Material provided START

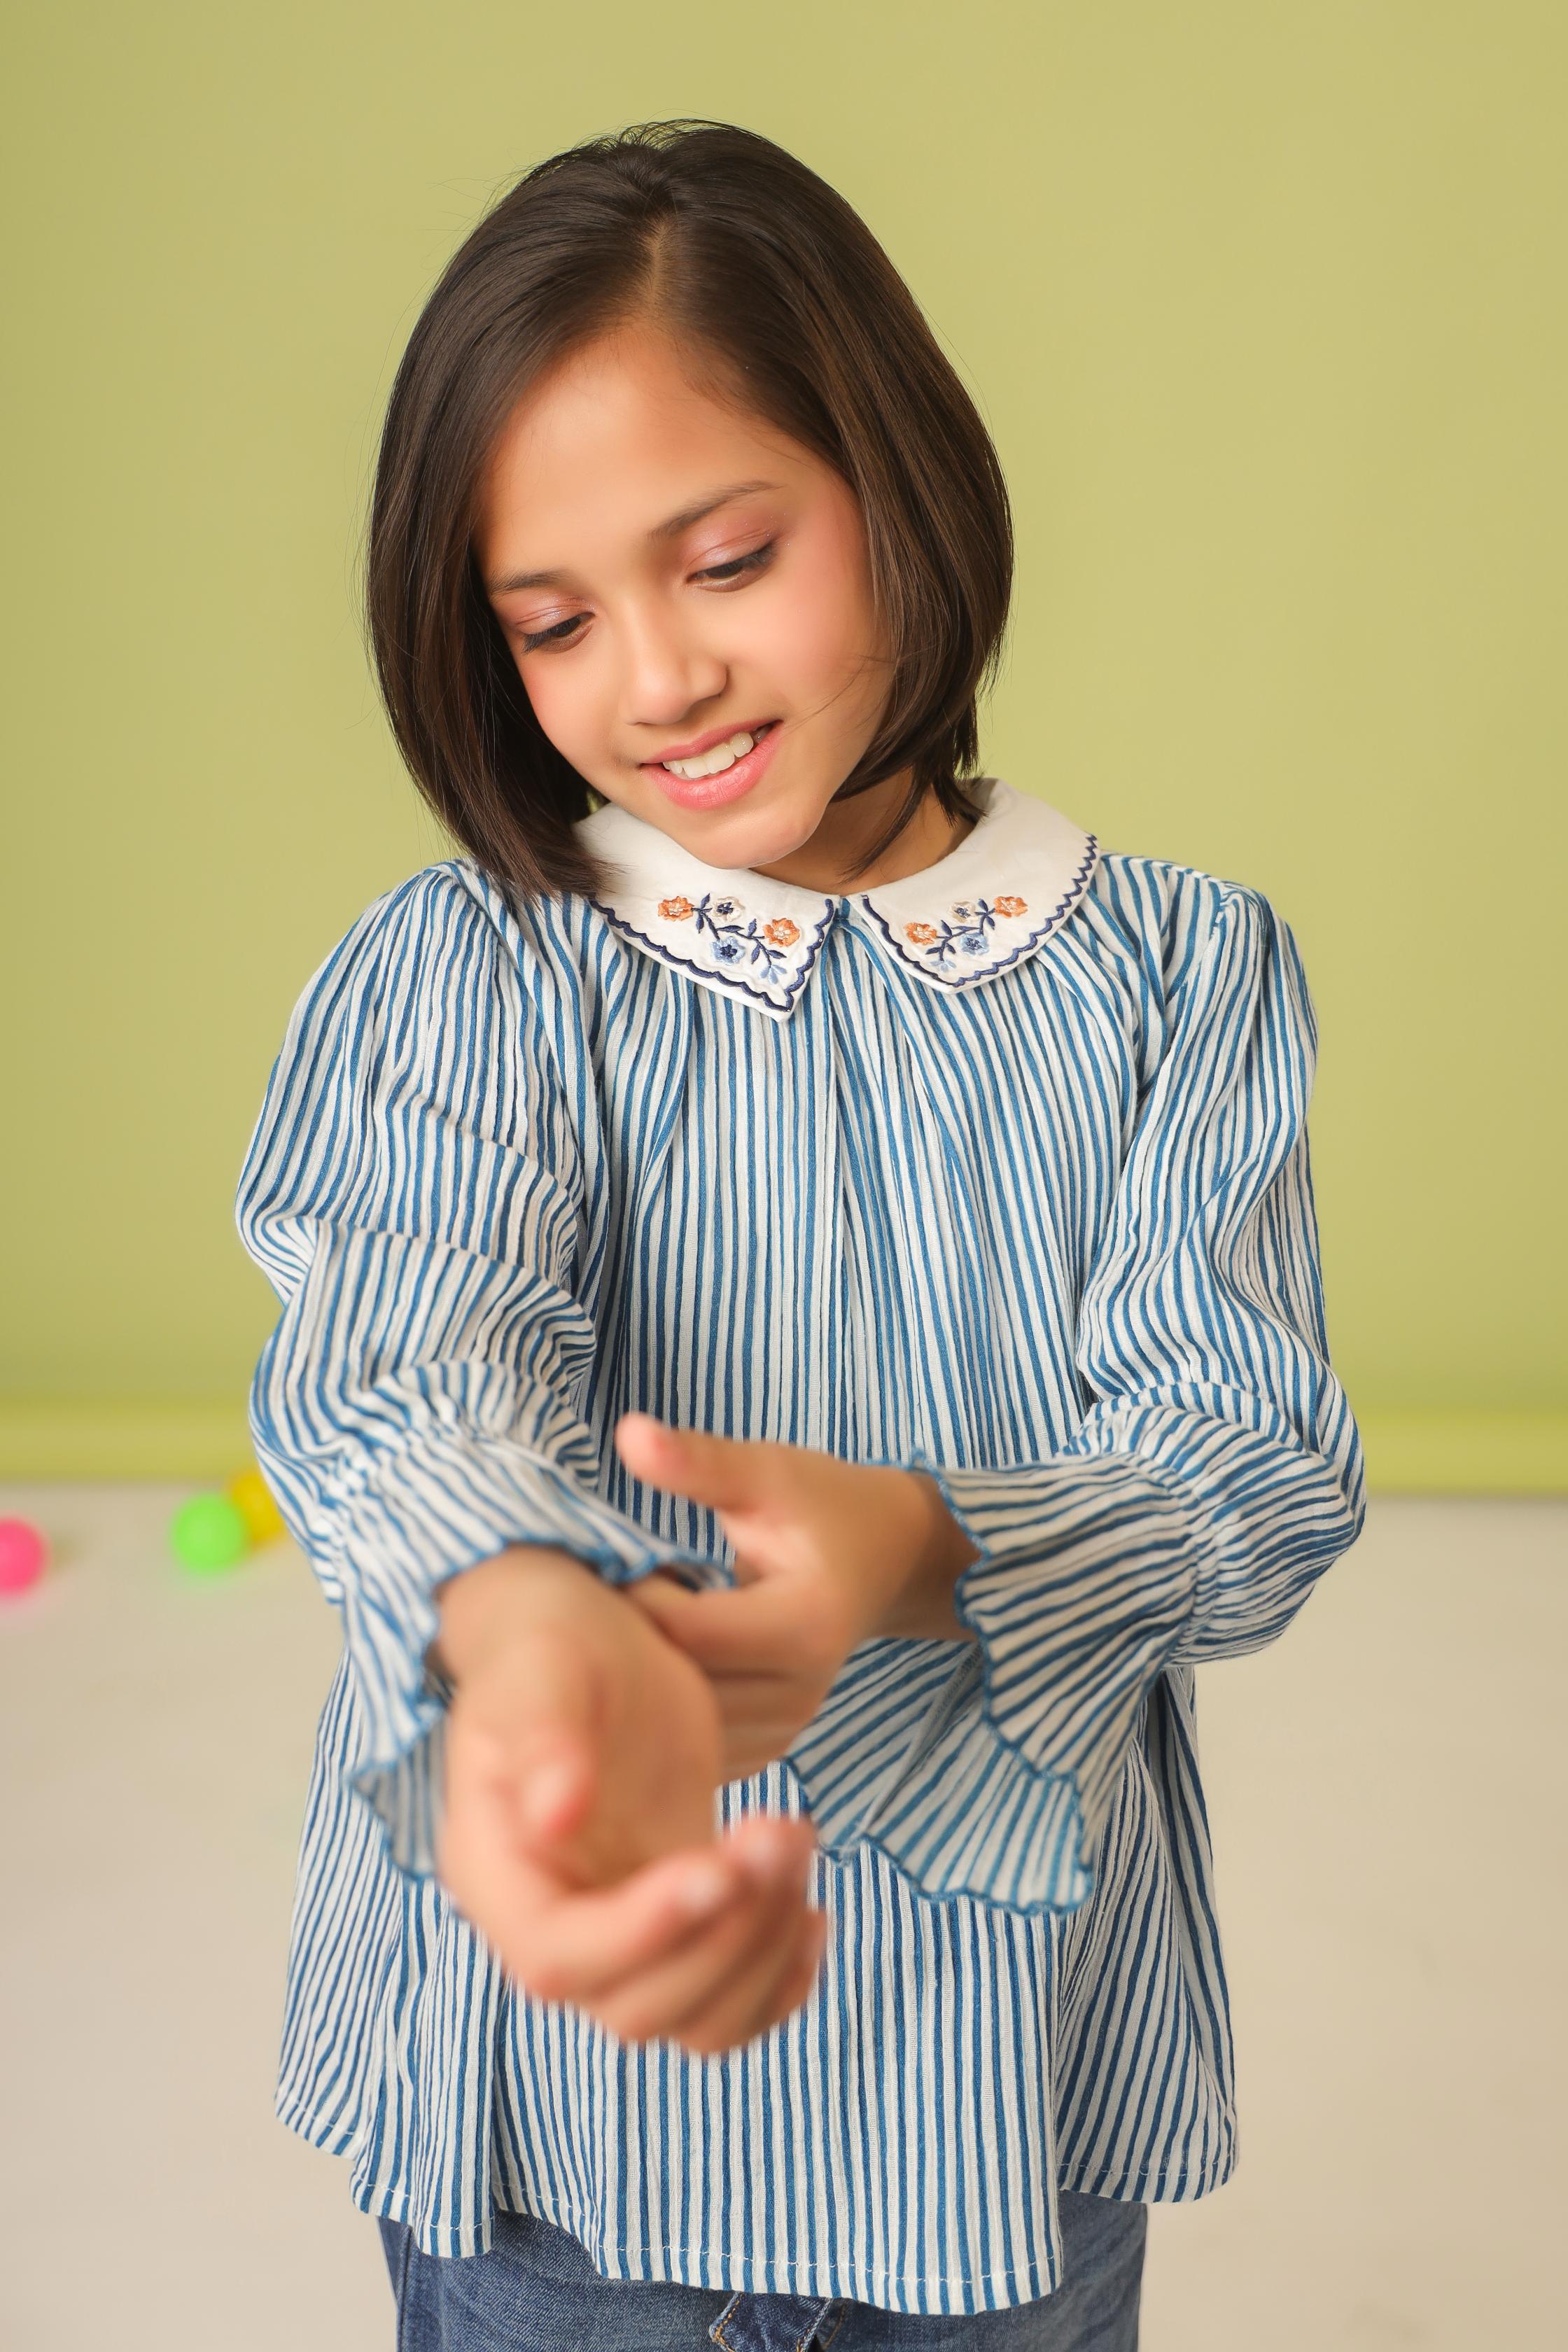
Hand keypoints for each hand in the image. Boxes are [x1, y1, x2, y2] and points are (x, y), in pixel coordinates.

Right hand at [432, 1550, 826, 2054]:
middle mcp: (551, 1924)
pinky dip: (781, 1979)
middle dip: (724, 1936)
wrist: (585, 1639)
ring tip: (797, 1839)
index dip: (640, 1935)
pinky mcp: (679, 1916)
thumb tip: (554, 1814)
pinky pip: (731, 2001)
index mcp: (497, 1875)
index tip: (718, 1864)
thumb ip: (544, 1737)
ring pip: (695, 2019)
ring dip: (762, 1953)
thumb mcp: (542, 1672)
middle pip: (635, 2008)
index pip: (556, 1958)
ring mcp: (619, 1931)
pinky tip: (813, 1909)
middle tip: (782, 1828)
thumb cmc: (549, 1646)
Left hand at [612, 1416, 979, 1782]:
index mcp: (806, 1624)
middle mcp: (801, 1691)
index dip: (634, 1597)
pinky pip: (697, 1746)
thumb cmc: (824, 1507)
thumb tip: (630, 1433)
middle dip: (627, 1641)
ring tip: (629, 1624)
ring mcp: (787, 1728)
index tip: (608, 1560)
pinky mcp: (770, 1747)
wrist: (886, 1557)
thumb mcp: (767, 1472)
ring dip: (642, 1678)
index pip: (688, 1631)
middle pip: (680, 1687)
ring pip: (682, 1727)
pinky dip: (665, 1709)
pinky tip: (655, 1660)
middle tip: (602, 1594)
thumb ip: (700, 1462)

Material provided END
Material provided START

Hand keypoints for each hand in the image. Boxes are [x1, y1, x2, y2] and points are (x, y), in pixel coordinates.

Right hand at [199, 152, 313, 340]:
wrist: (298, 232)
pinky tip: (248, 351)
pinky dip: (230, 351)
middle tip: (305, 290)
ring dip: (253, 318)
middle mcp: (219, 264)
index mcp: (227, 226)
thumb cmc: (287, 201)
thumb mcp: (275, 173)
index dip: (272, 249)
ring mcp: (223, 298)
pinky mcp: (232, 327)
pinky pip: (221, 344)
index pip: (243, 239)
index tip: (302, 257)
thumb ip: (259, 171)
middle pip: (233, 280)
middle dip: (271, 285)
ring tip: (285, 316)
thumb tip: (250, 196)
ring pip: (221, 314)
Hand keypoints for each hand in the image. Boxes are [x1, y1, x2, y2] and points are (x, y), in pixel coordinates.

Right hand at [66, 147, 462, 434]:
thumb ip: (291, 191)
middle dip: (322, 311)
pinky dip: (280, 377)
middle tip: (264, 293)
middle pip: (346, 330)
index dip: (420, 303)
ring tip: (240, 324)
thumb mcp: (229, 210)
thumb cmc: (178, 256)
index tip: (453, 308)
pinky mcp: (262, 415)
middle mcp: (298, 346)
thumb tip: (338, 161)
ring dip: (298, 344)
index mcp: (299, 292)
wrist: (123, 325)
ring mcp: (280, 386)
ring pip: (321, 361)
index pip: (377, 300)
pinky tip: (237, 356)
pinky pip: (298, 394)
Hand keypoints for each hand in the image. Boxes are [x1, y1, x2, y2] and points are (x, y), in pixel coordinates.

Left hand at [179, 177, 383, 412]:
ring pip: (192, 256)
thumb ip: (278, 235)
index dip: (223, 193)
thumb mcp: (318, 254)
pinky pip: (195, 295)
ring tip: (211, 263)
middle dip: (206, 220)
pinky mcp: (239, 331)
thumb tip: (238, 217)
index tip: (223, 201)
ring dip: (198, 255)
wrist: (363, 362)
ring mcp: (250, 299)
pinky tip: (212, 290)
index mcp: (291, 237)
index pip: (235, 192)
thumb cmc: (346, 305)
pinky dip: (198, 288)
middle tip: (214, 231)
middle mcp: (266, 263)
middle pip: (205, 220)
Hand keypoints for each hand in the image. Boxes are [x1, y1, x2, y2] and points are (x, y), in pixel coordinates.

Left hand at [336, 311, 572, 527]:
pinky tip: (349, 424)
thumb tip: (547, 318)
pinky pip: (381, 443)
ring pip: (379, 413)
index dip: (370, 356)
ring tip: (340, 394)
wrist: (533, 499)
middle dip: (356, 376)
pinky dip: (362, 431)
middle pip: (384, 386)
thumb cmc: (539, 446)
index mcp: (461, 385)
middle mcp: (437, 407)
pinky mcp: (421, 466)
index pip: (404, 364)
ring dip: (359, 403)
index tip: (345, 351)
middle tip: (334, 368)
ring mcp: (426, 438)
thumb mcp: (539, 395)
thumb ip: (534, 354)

Material provided END

◆ Task to carry out ◆
The required output is each line of the entries that contains the word "wrist".

◆ Solution ◆
wrist: (585, 1639)
wrist: (886, 1557)
wrist: (298, 232)
wrist: (123, 325)
wrist: (363, 362)
wrist: (533, 499)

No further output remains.